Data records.
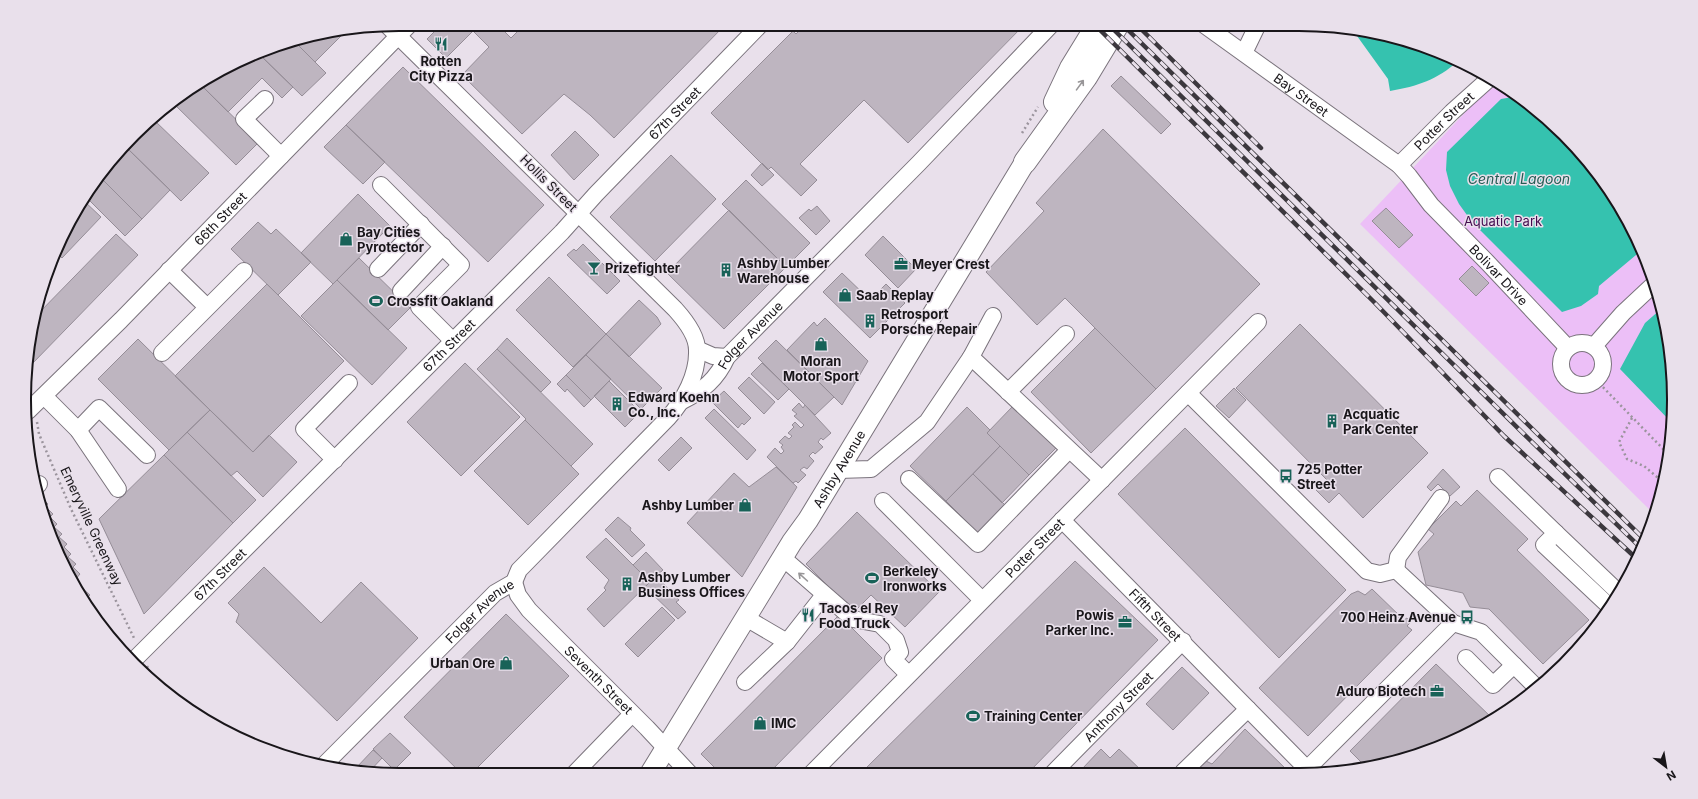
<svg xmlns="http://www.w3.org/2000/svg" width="1698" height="799" font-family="Inter,sans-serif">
<rect width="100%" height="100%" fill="#e9e0eb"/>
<path fill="#ecbff7" d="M1498,82L1507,87L1564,134L1611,191L1646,256L1667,326L1674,400L1667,473L1654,514L1360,224L1475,102Z"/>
<path fill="#35c2af" d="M1352,29C1385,33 1429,45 1458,61C1437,80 1418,86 1390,91L1388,79Z
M1518,96L1564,134L1611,191L1642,250L1599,286L1598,294L1581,306L1562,312L1472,222L1459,204L1450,186L1446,170L1447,152L1501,99Z
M1661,309C1672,342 1675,388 1672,423L1620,369L1645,323Z"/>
<path fill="#beb5c0" stroke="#958d97" d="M442,24H497L511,38L520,29L515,24H726L614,138L590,115L564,94L522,134L462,75L489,47L473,31L446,58L427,39Z
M806,24H1025L908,143L864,100L800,164L817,180L801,196L771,167L768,170L711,113L793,31L796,34Z
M344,33L315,62L294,41Z
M294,41L326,73L302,96L259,54L279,44Z
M259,54L293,87L282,98L262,78L228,112L201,85Z
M403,67L544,205L488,262L346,125Z
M1121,76L1171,124L1161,134L1111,86Z
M201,85L259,142L236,165L171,101Z
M154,120L209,173L181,201L127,148Z
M346,125L385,162L363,184L324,147Z
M1103,129L1260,284L1156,389L1065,298L1037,325L986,272L1044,211L1036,203Z
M575,131L599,155L574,180L551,155Z
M127,148L170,190L142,219L100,177Z
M671,155L716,199L655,261L610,217Z
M762,163L774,175L762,186L751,175Z
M100,177L142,219L125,236L85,196Z
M746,180L810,243L786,267L722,204Z
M358,194L390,226L333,284L301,253Z
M83,200L101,217L62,258L55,251Z
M817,206L830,221L816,235L799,218L809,209L811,211Z
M1386,208L1413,235L1399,248L1372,221Z
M729,210L786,267L724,329L667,273Z
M258,222L271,234L276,229L311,262L278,295L231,249Z
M116,234L138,255L31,365V326L33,319Z
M883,236L916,269L898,288L865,255Z
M583,244L620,281L607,294L567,255L574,249L576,251Z
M359,258L410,308L388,330L337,280Z
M1472,266L1489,283L1476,296L1459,279Z
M842,273L870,300L886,284L905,303L870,338L823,292Z
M549,277L606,334L573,367L516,310Z
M337,280L407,348L372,385L301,316Z
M267,284L344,361L253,452L175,376Z
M639,300L657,317L661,324L629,357L606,334Z
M825,318L868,361L842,405L787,350L814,322L817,326Z
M1300,324L1428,453L1363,518L1339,493L1329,503L1316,490L1327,480L1236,388Z
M1095,328L1156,389L1091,453L1031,392Z
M606,334L662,388L641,409L586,355Z
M507,338L551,382L541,392L497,349Z
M138,339L210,410L169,450L98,379Z
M776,340L834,397L815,415L758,358Z
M497,349L593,444L571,466L525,420L526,419L477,369Z
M586,355L611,379L591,400L566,375Z
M465,363L520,417L461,476L407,422Z
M762,363L789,389L778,400L751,374Z
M566,375L591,400L584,407L567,389L565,392L557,384Z
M749,377L775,402L764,414L738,388Z
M609,381L640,412L625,427L594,396Z
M1234,388L1246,400L1229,418L1216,406Z
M724,391L751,418L744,425L742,423L738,428L712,402Z
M799,403L803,408L805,405L831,433L823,440L821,438L818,442L823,447L815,454L813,452L809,456L814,461L807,469L804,467L800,470L806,475L798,483L796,481L793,483L767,457L775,448L781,454L784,451L781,447L783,445L779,442L785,436L789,439L792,436L788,433L794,427L792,425L795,422L801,428L804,425L794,416L797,414L792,410Z
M1013,406L1056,448L1029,475L987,433Z
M967,407L990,430L987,433L1000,446L946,501L910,466Z
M714,409L756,450L747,460L705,418Z
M210,410L253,452L269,435L297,462L263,497L237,471L231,476L187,432Z
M525,420L579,474L528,525L474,471Z
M1185,428L1346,590L1279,658L1118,494Z
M187,432L256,500L233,523L164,455Z
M681,437L692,448L669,471L658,460Z
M1000,446L1029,475L1002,503L973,474Z
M164,455L233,523L144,614L99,519Z
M33,467L39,473L36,476Z
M776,467L797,487L742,577L687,523L734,473L749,487Z
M1443,469L1460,487L1450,496L1438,484L1431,491L1427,487Z
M973,474L1005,505L978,533L946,501Z
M1477,490L1528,539L1517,550L1589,620L1543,664L1489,609L1470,607L1463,593L1426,585L1418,552L1434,534L1428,529L1456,501L1461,506Z
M42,498L48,504L45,506L53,514L50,517L57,524L54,527L62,534L59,537L67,544L64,547L71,554L68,557L76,564L73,567L80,574L74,581L63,566Z
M857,512L939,592L905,627L871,595L854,612L806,564Z
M618,517L631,528L630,530L645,545L632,557L605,530Z
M606,538L650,582L604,627L587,609L606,590L604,588L609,580L586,557Z
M646,552L663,570L656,576L679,600L676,602L686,612L678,619L645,587L650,582L633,565Z
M1075,561L1158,640L1028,773H861Z
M264,567L321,623L361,582L418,638L337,721L236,622L239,614L228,603Z
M82,588L90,595L87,598L94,606L93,607L80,590Z
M1372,589L1404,620L1407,618L1411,622L1407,626L1412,630L1308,736L1259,688L1351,594L1358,591L1365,595Z
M662,607L675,620L638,657L625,644Z
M506,614L569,676L470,775H463L404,717Z
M839,615L882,658L768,774H721L701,754Z
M1436,664L1492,718L1442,746L1366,767L1350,751Z
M1182,667L1209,693L1173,730L1146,704Z
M1245,729L1289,772H1197L1199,770L1197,768L1204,760L1212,764Z
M390,733L411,753L394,770L373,749Z
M1101,749L1110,758L1119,749L1143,772L1086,773L1082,769Z
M373,750L382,758L369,772L359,771L356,768Z"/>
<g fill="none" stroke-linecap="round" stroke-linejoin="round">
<g stroke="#7a737c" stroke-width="18">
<g id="minor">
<path id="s1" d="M1203,24L1399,165L1409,176L1431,205L1487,262L1568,348"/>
<path d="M1244,53L1258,24"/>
<path d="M265,99L244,119L281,156"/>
<path id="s2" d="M1399,165L1452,112L1490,78"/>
<path d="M381,185L461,265L419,307L453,341"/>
<path d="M378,269L421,224"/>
<path d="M169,270L207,307"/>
<path d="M401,291L443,246"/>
<circle cx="1582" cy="364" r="21"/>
<path d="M1594,346L1623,313L1654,284"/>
<path d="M697,349L713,356L727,357"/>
<path d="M162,353L244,271"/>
<path d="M971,357L1102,480"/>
<path d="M1008,392L1066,334"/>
<path d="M1188,393L1367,571L1380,574L1396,570"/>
<path d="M44,396L78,430L118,489"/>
<path id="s3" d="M682,401C703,391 717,379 727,357L919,163L1052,24"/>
<path id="s4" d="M28,411L121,320L410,24"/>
<path d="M78,430L99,408L147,455"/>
<path d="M335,460L304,429L349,383"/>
<path d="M838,470L871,469L927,422L971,357L993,316"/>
<path d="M1498,477L1556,533L1544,545L1609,606"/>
<path d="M909,479L978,544L1069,450"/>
<path d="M38,485L39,484"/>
<path d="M883,501L982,600"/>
<path id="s5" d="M1062,520L1310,772"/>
<path d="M1556,533L1618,592"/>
<path d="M783,558L853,619L880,624L896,640L900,652L893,659L908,674"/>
<path d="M1396,570L1453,623L1481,632L1537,688"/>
<path d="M1396,570L1398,557L1441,498"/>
<path id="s6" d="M514,582L518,595L529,610L647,728L690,774"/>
<path d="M746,618L787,642"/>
<path d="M1466,658L1493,685L1514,665"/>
<path id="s7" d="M132,662L562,232L596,194L761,24"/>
<path d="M745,682L787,642L824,595"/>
<path id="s8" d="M322,767L495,593L514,582L519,570L523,566L668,418C684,400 698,375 697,350C697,335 685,320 675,309L388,26"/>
<path d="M1308,768L1453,623"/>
<path d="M1183,772L1248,709"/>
<path id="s9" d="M1053,773L1183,641"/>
<path d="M574,774L632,714"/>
<path id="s10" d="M811,774L1258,322"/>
</g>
</g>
<g stroke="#7a737c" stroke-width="22">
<g id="major">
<path id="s11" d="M650,774L792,542L808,520L1025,162"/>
</g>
</g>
<g stroke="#7a737c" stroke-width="24">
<path id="highway" d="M1055,102L1071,68L1098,24
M1025,162L1086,77L1118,24"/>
</g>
<path stroke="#9b949d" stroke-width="2.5" stroke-dasharray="2 3" stroke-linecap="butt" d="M1022,133L1038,107
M1596,380L1669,455
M1632,418L1619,442L1627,459L1644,466L1657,477L1663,485
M37,422L39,434L71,509L135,640
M147,666L155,682"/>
<use href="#minor" stroke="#fff" stroke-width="16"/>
<use href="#major" stroke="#fff" stroke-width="20"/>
<use href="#highway" stroke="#fff" stroke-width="22"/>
<g stroke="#3c383e" stroke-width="4.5">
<path id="rail" d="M1094,24L1375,303L1504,436L1637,559
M1108,24L1531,441L1642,549
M1122,24L1646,541
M1136,24L1261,148"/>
</g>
<use href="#rail" stroke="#e9e0eb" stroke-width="3" stroke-dasharray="9" stroke-linecap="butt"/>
</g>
<defs><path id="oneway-shaft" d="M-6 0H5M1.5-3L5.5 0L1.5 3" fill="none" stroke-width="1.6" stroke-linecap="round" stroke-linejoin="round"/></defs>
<g stroke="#989698">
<use href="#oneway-shaft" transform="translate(1080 85) rotate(-54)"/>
<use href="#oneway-shaft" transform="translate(803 577) rotate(-138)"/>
</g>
<defs>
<g id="restaurant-bare" transform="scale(1.08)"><path d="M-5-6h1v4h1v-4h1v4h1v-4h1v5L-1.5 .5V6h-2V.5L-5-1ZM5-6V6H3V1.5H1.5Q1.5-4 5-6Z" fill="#186258" stroke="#e9e0eb" stroke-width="2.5" paint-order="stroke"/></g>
<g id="shop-bare" transform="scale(1.08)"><path d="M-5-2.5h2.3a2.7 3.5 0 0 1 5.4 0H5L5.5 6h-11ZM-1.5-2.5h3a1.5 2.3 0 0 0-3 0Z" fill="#186258" stroke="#e9e0eb" stroke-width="2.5" paint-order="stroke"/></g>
<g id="office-bare" transform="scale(1.08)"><path d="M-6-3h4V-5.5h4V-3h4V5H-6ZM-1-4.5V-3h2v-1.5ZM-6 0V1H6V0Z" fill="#186258" stroke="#e9e0eb" stroke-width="2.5" paint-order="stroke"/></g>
<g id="bar-bare" transform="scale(1.08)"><path d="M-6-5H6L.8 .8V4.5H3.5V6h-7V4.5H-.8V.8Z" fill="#186258" stroke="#e9e0eb" stroke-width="2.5" paint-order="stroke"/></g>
<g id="building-bare" transform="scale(1.08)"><path d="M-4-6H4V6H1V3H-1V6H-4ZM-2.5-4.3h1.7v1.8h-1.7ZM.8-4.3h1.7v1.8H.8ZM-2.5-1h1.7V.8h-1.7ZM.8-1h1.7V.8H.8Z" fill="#186258" stroke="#e9e0eb" stroke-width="2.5" paint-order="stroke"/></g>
<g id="stadium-bare" transform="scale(1.08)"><path d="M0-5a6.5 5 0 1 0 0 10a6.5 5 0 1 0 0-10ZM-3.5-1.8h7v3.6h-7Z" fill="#186258" stroke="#e9e0eb" stroke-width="2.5" paint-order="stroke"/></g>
<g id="bus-bare" transform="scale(1.08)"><path d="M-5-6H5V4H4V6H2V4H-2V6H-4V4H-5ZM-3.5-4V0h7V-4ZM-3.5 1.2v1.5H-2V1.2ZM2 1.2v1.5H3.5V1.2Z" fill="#186258" stroke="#e9e0eb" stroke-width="2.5" paint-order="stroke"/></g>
</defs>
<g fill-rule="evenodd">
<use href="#restaurant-bare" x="441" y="44"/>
<use href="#shop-bare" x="346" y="239"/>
<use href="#office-bare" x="901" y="264"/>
<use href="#bar-bare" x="594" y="268"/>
<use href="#building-bare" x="726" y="270"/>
<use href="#shop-bare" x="845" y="295"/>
<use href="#stadium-bare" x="376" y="301"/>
<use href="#building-bare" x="870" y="321"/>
<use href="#shop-bare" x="821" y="344"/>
<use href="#building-bare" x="617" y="404"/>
<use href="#building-bare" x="1332" y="421"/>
<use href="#bus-bare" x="1286" y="476"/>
<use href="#shop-bare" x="745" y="505"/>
<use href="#stadium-bare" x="872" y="578"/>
<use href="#building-bare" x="627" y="584"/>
<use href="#restaurant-bare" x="808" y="615"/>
<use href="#bus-bare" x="1467" y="617"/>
<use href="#office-bare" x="1125" y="622"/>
<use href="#shop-bare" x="506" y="663"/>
<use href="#office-bare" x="1437" y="691"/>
<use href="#stadium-bare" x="973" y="716"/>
<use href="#shop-bare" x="760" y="723"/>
</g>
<g text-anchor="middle" stroke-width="3" stroke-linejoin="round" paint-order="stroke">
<g font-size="13" font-weight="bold" fill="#19161a" stroke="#e9e0eb" text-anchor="start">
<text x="441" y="66" text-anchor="middle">Rotten<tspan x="441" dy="15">City Pizza</tspan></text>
<text x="357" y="237">Bay Cities<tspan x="357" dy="15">Pyrotector</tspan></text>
<text x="737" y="268">Ashby Lumber<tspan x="737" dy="15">Warehouse</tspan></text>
<text x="912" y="269">Meyer Crest</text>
<text x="605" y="273">Prizefighter</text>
<text x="856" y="300">Saab Replay</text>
<text x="387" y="306">Crossfit Oakland</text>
<text x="881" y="319">Retrosport<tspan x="881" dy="15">Porsche Repair</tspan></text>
<text x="821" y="366" text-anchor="middle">Moran<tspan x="821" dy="15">Motor Sport</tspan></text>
<text x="628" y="402">Edward Koehn<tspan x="628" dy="15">Co., Inc.</tspan></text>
<text x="1343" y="419">Acquatic<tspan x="1343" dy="15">Park Center</tspan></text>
<text x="1297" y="474">725 Potter<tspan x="1297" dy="15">Street</tspan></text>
<text x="734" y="510" text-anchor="end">Ashby Lumber</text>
<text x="883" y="576">Berkeley<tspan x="883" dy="15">Ironworks</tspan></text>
<text x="638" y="582">Ashby Lumber<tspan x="638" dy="15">Business Offices</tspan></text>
<text x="819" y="613">Tacos el Rey<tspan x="819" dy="15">Food Truck</tspan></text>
<text x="1114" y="620" text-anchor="end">Powis<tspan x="1114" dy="15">Parker Inc.</tspan></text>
<text x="1456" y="622" text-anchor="end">700 Heinz Avenue</text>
<text x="495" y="668" text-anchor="end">Urban Ore</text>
<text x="1426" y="696" text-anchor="end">Aduro Biotech</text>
<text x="984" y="721">Training Center</text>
<text x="771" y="728">IMC</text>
</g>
<g font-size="13" fill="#19161a" stroke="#e9e0eb">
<text dy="5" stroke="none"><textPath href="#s1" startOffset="121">Bay Street</textPath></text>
<text dy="5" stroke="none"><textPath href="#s7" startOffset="772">67th Street</textPath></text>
<text dy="5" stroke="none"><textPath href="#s2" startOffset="63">Potter Street</textPath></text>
<text transform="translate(549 183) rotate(45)" y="5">Hollis Street</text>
<text dy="5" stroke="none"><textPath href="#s4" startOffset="272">66th Street</textPath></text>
<text dy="5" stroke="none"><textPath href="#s1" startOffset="390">Bolivar Drive</textPath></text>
<text dy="5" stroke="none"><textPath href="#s3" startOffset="96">Folger Avenue</textPath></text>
<text dy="5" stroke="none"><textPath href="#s7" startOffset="448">67th Street</textPath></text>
<text dy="5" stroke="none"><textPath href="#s11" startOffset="359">Ashby Avenue</textPath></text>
<text transform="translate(92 526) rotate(65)" y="5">Emeryville Greenway</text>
<text dy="5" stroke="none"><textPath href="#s10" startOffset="318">Potter Street</textPath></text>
<text dy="5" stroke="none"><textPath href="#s7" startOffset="124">67th Street</textPath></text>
<text dy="5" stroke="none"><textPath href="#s8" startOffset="222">Folger Avenue</textPath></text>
<text dy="5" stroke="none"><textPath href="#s5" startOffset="133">Fifth Street</textPath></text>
<text dy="5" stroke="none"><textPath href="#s6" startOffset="131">Seventh Street</textPath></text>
<text dy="5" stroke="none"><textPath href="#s9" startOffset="93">Anthony Street</textPath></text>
</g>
<g font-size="13" fill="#430c4f" stroke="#e9e0eb">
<text x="1503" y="226">Aquatic Park</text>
</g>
<g font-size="14" font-style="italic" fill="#265d55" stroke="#e9e0eb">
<text x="1519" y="184">Central Lagoon</text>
</g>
</g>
<path d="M0 0H1698V799H0ZM399 31H1299A368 368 0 0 1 1667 399V400A368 368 0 0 1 1299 768H399A368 368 0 0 1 31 400V399A368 368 0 0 1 399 31Z" fill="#e9e0eb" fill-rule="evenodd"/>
<path fill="none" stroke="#19161a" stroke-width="2" d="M399 31H1299A368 368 0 0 1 1667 399V400A368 368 0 0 1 1299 768H399A368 368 0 0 1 31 400V399A368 368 0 0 1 399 31Z"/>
<g transform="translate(1666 767) rotate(149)" stroke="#e9e0eb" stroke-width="3" paint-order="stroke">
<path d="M0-3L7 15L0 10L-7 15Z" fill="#19161a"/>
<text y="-6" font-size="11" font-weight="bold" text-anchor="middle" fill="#19161a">N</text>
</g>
</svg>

ASSIGNMENT. Check the entries above line by line and return each one containing the word "weight".

RESULT OF THE EXERCISE.
<g font-size="13" font-weight="bold" fill="#19161a" stroke="#e9e0eb" text-anchor="start">
<text y="-6" font-size="11" font-weight="bold" text-anchor="middle" fill="#19161a">N</text>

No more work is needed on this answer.